Il circuito giudiziario-mediatico ignora la presunzione di non colpevolezza
di Giuseppe Gullo
Il Foglio, — commentando l’intervento del dot. Cascini, capo di Area, la corrente di sinistra dei Magistrati, al plenum del CSM, che discuteva la Riforma Cartabia per il sistema elettorale dell’organo di autogoverno dei giudici, — conclude amaramente che in un Paese normale quelle affermazioni avrebbero subito richiesto l’avvio di un’azione disciplinare nei confronti di chi le ha pronunciate.
Nella sede istituzionale più importante per l’ordine giudiziario, il Plenum, il dott. Cascini, PM a Roma, protagonista di tutte le più importanti vicende torbide che hanno interessato le nomine più importanti del CSM, sodale di Palamara che lo cita continuamente nei suoi memoriali, commentando la proposta del Guardasigilli in discussione alla Camera, ha affermato che essa contiene una norma che è “un fucile puntato alla testa dei PM”.

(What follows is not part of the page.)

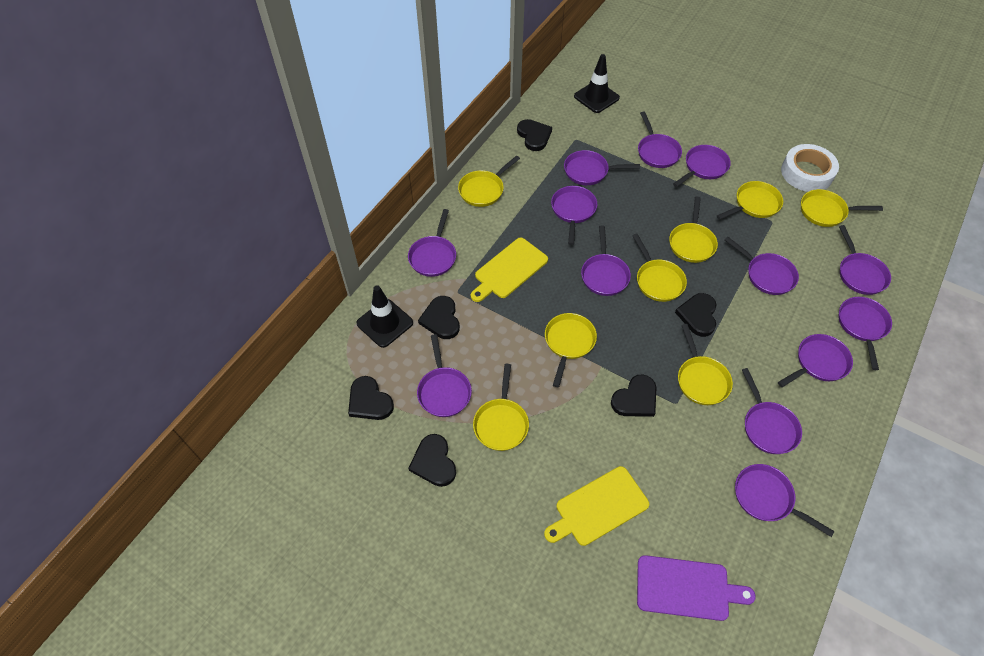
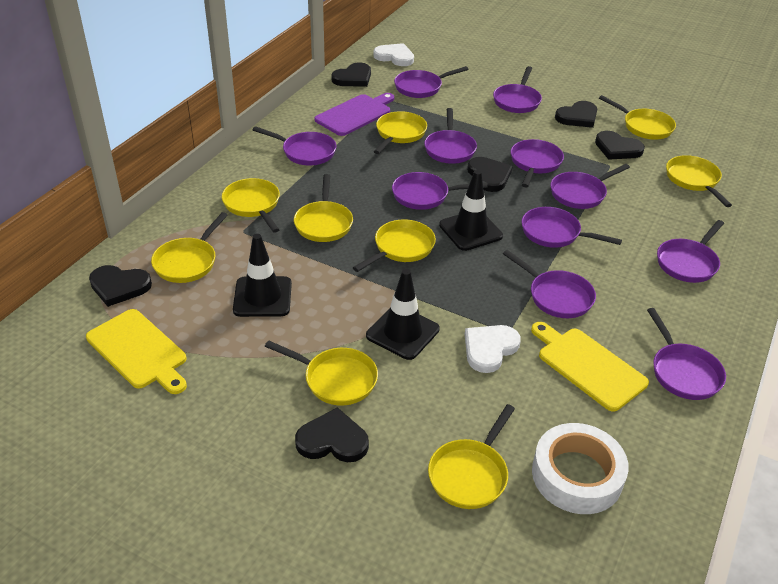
black traffic cone: [356,285,413,348] [574,54,620,113] = 2 -> [233,234,292,317] [366,269,440,360] [439,170,503,251] = 3
purple pan: [408,209,456,277] [417,334,472,417] [551,186,597,245] [564,150,640,185] [581,225,631,296] [638,111,682,168] [673,145,731,187] [724,237,799,295] [735,464,835,537] [742,368,802,454] [778,334,853,387] [838,297,892,370] [839,225,891,295] = 13 -> [253,126,336,166] [392,172,488,210] [394,66,469,98] [424,108,477,164] [493,66,542,113] [503,250,596,318] [511,139,564,187] [522,207,622,248] [550,164,630,209] [647,308,726,400] [657,220,724,283] = 11
white heart: none = 0 -> [373,43,414,66] [465,325,521,373] = 2
yellow pan: [458,156,520,207] [473,364,529,451] [545,313,597,387] [632,233,687,302] [669,197,718,263] [678,324,733,405] [717,181,783,220] [801,189,883,227] = 8 -> [151,212,228,283] [222,178,280,233] [265,340,378,405] [294,174,353,242] [353,220,436,272] [373,111,427,154] [428,404,515,509] [599,95,676,140] [666,155,732,207] = 9

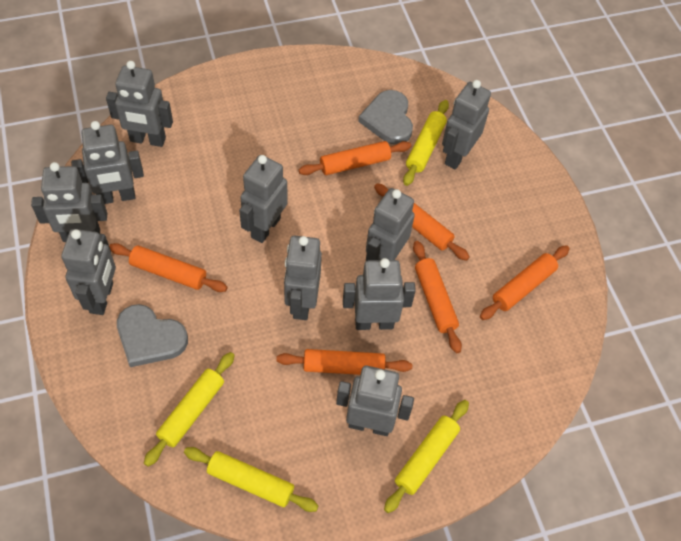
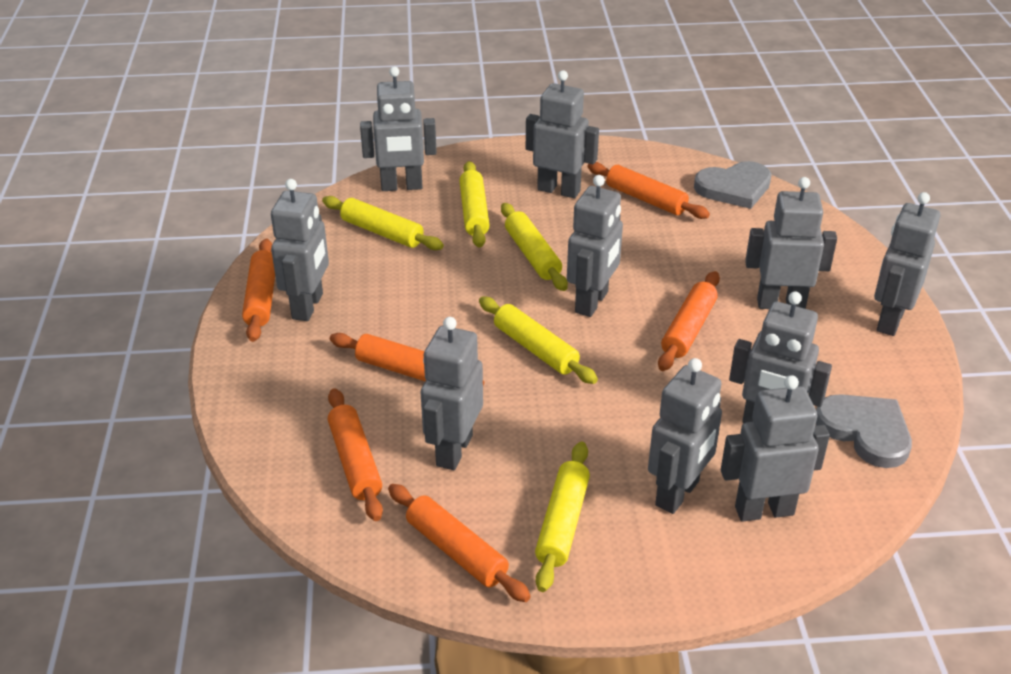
yellow rolling pin: [144,352,235,467] [184,447,319,512] [384,400,469,513] [403,100,449,186] = 4 -> [322,196,444,250] [459,161,490,248] [479,296,598,384] [501,203,568,291] [535,442,590,592] = 5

La proposta in questione è il divieto per i Procuratori e i sostituti delegati di rilasciare dichiarazioni senza rispettare il principio costituzionale della presunzione d’innocenza dell’indagato dando per scontata la condanna, creando quel sistema di gogna mediatica che ha consentito di celebrare i processi sui media dando in pasto all’opinione pubblica chi si trova dentro questo tritacarne.
La norma in realtà si limita a estendere ai capi delle Procure regole già in vigore per i sostituti, ampiamente e puntualmente disattese. Giova ricordare quanto ha scritto, a questo proposito, Palamara che in materia è sicuramente un esperto. L’ex Presidente dell’ANM individua tre elementi che creano l’immenso potere di un Procuratore: una sede importante, un paio di aggiunti e di ufficiali di PG in gamba e buoni rapporti con la stampa.
A nessuno viene in mente di intervenire, come si dovrebbe, sui primi due cardini indicati dall’ex componente del CSM. Si cerca di farlo col deterrente dell’azione disciplinare, sul terzo. Fino a questo momento ogni tentativo è stato del tutto inutile per la semplice ragione che i media hanno lo scudo del segreto professionale e la Casta, quando si tratta di tutelare lo status dei suoi componenti, si chiude come una testuggine. Non mi risulta che vi sia stato un solo caso in cui la sanzione dell’avvio del procedimento disciplinare per notizie date alla stampa sia stata applicata. Perché allora una reazione così violenta da evocare delitti di mafia?
Per prima cosa, a mio avviso, s’intende mettere in chiaro che il potere legislativo deve essere molto cauto e chiedere preventivamente il consenso per intervenire in una materia nella quale la discrezionalità delle Procure è e deve restare massima. La sanzione è considerata una minaccia e quasi un’indebita ingerenza nella gestione degli affari penali. Probabilmente in molti ricordano con nostalgia i tempi nei quali un intero Pool di PM si presentava davanti alle telecamere per intimare la revoca di un provvedimento legislativo!
Il secondo motivo attiene a una precauzione nei confronti del potere politico. Come si sa la titolarità dell’azione disciplinare compete al Procuratore Generale della Cassazione e al Ministro di Grazia e Giustizia. I rapporti con il PG sono interni all’ordine giudiziario che è ben sicuro di poterli “gestire” al meglio. Il problema, secondo il ragionamento sotteso al fuoco di sbarramento che è stato messo in atto, è che se per avventura dovesse essere nominato alla carica di Guardasigilli una personalità autorevole e indipendente, potrebbero nascere problemi seri che, secondo la logica di potere della casta, è opportuno evitare preventivamente spuntando le frecce prima che vengano usate.
Si perpetuerà un metodo nato morto per il quale il controllore è anche il controllato, e la notizia dell’indagine fatta arrivare al giornale più autorevole e al momento giusto avrà un potere di deflagrazione enormemente maggiore di quella mantenuta riservata. Basti ricordare quanto ha scritto, non smentito, Palamara: le anteprime delle indagini che lo riguardavano le aveva avute dai redattori di cronaca giudiziaria dei due maggiori quotidiani italiani.
Si potrebbe concludere che, forse, gli unici ad avere il fucile puntato alla tempia sono coloro che restano impigliati nel groviglio di indagini a loro carico, innocenti o colpevoli che siano, poco importa!